Por último, cabe atender al film Apiyemiyekî? de la brasileña Ana Vaz, ganadora del Gran Premio del Festival Punto de Vista de este mismo año, una película que debería verse en todos los festivales del mundo. Planteada como una impugnación de la historia oficial de Brasil, Apiyemiyekî? (“¿Por qué?” en el idioma de los indios Waimiri-Atroari) comienza, de forma reveladora, superponiendo dos movimientos. Por un lado, unos planos suntuosos en los que Vaz filma, de abajo a arriba, hasta formar un contrapicado, un imponente monumento de piedra que evoca el abrazo entre dos guerreros, una unión que, erigida en el corazón de Brasilia, se alza como símbolo de la grandeza y hermandad del pueblo brasileño. Sin embargo, sobre esta estampa grandilocuente, la cineasta superpone, en fundido encadenado, una imagen de menor magnitud física pero de mucho mayor poder testimonial: unos dibujos de niños que, filmados de arriba abajo, recrean las formas de vida comunal de las tribus indígenas del Amazonas. Como iremos descubriendo a lo largo del film, estos dibujos son el fruto del trabajo de alfabetización que llevó a cabo el jesuita Egydio Schwade junto a la tribu de los Waimiri-Atroari en los años 1985 y 1986, un tiempo en el que Schwade presenció “la crueldad” del estado brasileño contra la población indígena, que fue desterrada de sus hábitats, cuando no directamente asesinada, para favorecer los intereses de los terratenientes e industriales de Sao Paulo.

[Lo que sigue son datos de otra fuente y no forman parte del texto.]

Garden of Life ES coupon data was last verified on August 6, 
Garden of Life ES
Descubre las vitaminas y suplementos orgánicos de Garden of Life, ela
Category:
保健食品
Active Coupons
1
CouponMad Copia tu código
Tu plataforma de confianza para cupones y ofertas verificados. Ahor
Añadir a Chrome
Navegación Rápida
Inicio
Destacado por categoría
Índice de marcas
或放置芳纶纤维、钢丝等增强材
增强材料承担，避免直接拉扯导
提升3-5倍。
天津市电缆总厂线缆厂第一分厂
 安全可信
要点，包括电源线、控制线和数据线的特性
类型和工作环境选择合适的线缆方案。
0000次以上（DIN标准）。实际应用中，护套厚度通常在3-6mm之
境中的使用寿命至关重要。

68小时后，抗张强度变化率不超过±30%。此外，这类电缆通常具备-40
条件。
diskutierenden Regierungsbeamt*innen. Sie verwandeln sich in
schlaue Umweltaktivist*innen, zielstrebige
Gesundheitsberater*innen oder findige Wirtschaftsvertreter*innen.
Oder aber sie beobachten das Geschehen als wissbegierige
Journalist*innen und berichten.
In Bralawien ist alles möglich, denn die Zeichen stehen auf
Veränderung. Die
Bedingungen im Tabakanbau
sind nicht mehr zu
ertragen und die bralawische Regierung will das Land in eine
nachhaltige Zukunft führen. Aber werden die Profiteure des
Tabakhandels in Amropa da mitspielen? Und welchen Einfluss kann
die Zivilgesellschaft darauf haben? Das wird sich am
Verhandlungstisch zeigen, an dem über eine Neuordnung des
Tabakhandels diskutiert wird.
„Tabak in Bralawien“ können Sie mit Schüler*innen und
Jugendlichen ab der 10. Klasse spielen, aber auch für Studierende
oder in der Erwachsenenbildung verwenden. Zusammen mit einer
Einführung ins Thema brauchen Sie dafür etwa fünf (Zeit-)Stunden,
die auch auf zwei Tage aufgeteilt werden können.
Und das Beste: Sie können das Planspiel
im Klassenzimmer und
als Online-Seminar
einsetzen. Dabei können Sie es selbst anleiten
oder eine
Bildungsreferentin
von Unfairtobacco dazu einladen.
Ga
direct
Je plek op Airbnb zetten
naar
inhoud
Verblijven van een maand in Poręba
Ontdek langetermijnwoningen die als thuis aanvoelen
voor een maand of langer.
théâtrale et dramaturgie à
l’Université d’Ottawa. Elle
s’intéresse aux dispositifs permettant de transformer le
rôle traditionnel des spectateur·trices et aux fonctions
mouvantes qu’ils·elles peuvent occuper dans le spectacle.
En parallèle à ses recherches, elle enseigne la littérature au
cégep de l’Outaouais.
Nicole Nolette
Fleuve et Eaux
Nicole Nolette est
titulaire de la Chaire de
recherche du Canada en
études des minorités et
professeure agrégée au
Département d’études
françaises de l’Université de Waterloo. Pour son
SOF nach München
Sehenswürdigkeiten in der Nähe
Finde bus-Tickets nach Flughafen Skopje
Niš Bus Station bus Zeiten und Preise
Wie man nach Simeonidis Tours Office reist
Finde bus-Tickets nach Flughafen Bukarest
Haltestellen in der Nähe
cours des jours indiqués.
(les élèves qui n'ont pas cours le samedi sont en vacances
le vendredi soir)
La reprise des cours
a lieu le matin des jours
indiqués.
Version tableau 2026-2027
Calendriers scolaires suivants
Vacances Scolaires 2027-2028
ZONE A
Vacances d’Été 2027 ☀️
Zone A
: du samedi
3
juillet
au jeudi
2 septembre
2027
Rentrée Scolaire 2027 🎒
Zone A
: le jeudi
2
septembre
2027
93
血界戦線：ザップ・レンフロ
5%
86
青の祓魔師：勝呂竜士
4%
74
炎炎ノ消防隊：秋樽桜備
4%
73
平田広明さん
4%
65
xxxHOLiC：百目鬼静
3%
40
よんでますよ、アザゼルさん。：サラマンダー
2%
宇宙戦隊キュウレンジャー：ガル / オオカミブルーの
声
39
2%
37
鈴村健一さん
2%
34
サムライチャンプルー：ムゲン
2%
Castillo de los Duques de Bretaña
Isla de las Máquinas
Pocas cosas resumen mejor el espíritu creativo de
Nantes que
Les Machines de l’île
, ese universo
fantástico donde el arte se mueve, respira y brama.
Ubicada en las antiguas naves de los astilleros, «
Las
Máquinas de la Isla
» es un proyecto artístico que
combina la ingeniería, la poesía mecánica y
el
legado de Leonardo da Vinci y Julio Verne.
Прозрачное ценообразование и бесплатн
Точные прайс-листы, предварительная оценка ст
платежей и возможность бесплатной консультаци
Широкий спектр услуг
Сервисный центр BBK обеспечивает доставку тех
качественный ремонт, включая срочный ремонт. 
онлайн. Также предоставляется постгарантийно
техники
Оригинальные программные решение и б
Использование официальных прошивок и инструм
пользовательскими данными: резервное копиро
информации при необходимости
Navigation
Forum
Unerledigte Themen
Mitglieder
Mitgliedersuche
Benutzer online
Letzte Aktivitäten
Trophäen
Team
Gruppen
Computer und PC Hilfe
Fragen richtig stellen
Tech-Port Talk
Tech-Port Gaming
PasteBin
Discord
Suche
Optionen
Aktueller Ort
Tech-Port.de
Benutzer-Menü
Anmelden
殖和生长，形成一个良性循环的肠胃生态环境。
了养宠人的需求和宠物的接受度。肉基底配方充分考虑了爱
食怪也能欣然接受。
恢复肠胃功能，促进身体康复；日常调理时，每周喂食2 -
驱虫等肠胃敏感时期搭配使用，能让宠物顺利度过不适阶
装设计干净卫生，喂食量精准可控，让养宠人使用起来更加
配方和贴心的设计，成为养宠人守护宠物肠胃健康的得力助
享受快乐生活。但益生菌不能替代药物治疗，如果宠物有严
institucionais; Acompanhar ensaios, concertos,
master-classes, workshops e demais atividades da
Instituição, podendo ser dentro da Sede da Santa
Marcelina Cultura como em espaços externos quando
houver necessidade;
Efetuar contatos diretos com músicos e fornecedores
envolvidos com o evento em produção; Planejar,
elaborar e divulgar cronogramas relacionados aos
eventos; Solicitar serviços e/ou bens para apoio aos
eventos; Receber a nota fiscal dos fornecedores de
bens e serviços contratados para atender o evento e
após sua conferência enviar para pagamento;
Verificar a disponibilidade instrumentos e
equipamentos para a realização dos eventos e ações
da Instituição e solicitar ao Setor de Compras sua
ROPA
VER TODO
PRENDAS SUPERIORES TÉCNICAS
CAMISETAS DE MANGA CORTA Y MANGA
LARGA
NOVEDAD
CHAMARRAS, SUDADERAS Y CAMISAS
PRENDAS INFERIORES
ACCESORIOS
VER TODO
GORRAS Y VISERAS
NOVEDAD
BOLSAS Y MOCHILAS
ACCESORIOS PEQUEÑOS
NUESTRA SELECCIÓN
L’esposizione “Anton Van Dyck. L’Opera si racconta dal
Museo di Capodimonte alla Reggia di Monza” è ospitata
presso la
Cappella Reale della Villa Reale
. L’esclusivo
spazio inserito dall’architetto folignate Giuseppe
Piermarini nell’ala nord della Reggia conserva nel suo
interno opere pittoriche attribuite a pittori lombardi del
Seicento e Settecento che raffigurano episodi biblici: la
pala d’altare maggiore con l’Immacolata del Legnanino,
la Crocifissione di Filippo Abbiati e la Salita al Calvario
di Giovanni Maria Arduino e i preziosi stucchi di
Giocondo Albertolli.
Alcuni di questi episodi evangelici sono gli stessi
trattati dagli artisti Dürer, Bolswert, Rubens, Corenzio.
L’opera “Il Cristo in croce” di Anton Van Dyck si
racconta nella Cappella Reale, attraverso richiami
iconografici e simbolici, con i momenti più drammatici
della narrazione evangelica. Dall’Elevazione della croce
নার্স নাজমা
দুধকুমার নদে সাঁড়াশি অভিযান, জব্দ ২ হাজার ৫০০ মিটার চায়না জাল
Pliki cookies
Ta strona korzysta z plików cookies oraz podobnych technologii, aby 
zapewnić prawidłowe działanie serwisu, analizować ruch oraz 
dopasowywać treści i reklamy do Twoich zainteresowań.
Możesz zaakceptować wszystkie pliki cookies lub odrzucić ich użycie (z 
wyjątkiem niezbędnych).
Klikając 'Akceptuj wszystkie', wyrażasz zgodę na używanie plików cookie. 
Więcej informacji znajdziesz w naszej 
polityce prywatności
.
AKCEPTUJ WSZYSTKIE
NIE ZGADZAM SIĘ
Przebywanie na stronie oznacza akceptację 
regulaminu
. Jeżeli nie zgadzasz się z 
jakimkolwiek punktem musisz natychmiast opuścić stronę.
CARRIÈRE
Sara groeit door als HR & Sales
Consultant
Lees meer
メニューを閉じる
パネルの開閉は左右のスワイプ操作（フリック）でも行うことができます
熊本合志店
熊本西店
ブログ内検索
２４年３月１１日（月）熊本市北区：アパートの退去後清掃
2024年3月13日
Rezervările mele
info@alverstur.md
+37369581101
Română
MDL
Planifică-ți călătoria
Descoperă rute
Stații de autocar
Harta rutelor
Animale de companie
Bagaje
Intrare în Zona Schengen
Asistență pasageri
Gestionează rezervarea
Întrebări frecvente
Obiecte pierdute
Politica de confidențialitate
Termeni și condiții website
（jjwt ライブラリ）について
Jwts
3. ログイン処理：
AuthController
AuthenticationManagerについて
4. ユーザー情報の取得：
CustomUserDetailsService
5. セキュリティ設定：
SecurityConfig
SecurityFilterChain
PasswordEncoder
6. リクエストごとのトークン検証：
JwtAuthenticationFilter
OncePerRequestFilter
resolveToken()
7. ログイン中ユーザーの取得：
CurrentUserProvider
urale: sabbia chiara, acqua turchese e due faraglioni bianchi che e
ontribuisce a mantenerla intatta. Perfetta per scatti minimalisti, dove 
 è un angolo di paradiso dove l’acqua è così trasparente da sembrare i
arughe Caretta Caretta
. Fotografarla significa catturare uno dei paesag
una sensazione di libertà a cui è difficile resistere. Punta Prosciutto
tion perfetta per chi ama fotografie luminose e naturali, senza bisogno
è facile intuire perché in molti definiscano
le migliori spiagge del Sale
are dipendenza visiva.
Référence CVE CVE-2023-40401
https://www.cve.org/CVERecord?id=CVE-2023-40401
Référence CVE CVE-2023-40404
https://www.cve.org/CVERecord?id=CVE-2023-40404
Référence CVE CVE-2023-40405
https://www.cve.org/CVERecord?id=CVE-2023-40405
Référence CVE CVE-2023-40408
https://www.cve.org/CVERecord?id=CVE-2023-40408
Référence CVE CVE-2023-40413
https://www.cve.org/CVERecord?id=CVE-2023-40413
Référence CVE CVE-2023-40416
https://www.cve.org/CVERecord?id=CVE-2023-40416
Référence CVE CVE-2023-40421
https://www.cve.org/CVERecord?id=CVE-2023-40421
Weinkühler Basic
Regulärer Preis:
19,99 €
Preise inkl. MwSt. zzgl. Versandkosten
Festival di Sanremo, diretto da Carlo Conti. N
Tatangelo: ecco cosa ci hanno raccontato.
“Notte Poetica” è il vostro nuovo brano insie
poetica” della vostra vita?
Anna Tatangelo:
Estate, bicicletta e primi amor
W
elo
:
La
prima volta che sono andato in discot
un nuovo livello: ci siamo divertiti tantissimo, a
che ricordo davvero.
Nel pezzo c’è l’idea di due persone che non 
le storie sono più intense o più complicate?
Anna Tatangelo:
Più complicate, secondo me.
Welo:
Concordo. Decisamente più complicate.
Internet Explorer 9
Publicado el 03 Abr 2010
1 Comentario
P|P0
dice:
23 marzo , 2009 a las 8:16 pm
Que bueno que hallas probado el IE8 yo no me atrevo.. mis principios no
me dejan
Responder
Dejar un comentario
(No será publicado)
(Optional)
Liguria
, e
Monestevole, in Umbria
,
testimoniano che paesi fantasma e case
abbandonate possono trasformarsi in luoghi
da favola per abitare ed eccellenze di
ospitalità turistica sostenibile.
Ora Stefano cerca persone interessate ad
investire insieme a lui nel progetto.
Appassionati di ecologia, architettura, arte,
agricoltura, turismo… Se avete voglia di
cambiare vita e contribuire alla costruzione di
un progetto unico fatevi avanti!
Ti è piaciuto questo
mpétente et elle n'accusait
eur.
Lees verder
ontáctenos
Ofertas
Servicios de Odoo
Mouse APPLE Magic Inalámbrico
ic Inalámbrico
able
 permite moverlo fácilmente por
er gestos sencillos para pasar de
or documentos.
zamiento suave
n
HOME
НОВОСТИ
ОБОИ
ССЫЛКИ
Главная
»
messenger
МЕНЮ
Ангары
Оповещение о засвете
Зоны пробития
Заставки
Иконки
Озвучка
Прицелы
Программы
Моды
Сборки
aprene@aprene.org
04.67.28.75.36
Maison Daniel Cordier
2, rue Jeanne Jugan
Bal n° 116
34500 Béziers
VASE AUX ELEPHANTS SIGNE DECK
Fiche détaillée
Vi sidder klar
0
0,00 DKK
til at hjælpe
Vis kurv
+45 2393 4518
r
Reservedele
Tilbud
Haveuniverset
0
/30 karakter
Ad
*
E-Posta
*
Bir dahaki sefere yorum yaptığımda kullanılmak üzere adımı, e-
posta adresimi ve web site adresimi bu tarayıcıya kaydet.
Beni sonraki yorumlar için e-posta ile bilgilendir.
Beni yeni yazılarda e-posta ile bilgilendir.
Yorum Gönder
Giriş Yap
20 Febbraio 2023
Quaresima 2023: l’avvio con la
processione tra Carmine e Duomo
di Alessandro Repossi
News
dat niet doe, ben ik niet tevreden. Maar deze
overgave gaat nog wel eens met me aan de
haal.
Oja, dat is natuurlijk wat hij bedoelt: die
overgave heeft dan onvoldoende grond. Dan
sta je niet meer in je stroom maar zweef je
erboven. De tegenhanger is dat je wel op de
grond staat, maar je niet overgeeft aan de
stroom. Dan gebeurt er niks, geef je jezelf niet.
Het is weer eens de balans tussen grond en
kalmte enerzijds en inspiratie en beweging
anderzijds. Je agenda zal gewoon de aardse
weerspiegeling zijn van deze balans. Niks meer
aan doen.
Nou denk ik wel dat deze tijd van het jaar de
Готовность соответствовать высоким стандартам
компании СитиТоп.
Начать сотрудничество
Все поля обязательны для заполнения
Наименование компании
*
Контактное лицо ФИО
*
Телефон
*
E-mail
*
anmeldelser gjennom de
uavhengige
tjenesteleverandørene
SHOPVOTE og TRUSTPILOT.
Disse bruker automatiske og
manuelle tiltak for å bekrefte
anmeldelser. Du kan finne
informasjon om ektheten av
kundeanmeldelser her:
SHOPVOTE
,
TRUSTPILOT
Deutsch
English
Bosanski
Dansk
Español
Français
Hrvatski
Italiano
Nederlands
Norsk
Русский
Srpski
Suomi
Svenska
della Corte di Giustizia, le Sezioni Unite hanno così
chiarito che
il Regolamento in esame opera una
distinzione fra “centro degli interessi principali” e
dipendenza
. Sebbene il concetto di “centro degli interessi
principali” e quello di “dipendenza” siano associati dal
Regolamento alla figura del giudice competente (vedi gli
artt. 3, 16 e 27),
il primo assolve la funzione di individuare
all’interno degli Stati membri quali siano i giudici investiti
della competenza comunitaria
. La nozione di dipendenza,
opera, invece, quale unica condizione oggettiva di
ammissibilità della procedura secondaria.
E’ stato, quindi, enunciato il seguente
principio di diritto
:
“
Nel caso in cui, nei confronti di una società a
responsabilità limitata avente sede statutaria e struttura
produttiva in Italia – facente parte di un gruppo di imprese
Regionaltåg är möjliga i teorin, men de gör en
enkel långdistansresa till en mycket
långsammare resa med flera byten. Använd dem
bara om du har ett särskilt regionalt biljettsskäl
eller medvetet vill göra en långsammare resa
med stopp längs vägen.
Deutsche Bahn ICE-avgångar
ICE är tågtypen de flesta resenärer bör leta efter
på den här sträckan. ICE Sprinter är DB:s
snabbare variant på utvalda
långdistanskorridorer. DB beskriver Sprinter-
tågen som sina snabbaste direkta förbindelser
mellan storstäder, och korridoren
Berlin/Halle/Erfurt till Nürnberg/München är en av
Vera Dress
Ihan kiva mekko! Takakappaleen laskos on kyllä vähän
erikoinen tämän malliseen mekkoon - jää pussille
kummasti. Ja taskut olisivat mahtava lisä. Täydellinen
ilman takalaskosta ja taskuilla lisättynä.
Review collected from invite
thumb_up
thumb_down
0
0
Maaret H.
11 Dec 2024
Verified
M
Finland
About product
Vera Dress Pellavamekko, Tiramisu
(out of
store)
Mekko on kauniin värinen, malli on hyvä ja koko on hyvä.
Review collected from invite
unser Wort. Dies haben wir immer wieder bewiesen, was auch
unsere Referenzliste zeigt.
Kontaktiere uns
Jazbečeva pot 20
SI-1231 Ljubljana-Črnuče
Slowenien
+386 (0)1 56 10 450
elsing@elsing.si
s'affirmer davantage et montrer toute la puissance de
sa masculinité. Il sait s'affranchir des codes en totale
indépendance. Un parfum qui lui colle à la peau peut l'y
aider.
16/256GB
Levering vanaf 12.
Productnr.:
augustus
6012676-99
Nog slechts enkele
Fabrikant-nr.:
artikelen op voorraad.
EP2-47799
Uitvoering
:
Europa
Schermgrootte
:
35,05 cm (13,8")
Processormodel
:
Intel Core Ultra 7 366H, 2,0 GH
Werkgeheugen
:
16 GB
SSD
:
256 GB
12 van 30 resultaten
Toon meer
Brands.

Decidida a combatir el olvido, convencida de la vigencia de la lucha de Schwade en defensa de los derechos de los indígenas, Vaz se plantea dilemas esenciales para el cineasta-historiador: ¿Cómo dar “voz” a los indígenas sin imponer una mirada exterior, foránea? ¿Cómo mostrar el testimonio ilustrado del horror, obra de los niños Waimiri-Atroari, sin convertir los dibujos –de rifles y revólveres, de sierras mecánicas, de aviones que lanzaban napalm, de cuerpos cruzados por flechas– en una exposición obscena de la barbarie, sin caer en el tremendismo y la pornomiseria? Vaz resuelve este desafío desde el pudor y el compromiso, renegando del didáctismo y construyendo una poética fantasmagórica con la que hermanar pasado y presente, a la manera de John Gianvito o Travis Wilkerson. En Apiyemiyekî?, los fundidos encadenados entre los diferentes dibujos dejan ver sin llegar a subrayar, la observación cercana resaltar ciertos detalles, pero la filmación distanciada expresa un respecto por las atroces vivencias de los niños. A la postre, la fuerza imperecedera de los dibujos estalla en clave contemporánea cuando Vaz superpone las ilustraciones sobre filmaciones actuales, en blanco y negro, de los escenarios naturales que habitaron los Waimiri-Atroari. Así toma forma un imaginario espectral en el que el fluir incesante del río Amazonas actúa como motor de la alocución política. Sobre el río, emergen testimonios de un noble intento de alfabetización, en el que sin embargo aún pervivían las huellas del colonialismo. Sobre el río, imágenes del genocidio indígena. Sobre el río, también, dibujos de peces de colores y bellas ilustraciones infantiles de escenas de caza. Sobre el río, recuerdos persistentes, memoria obstinada, lucha presente.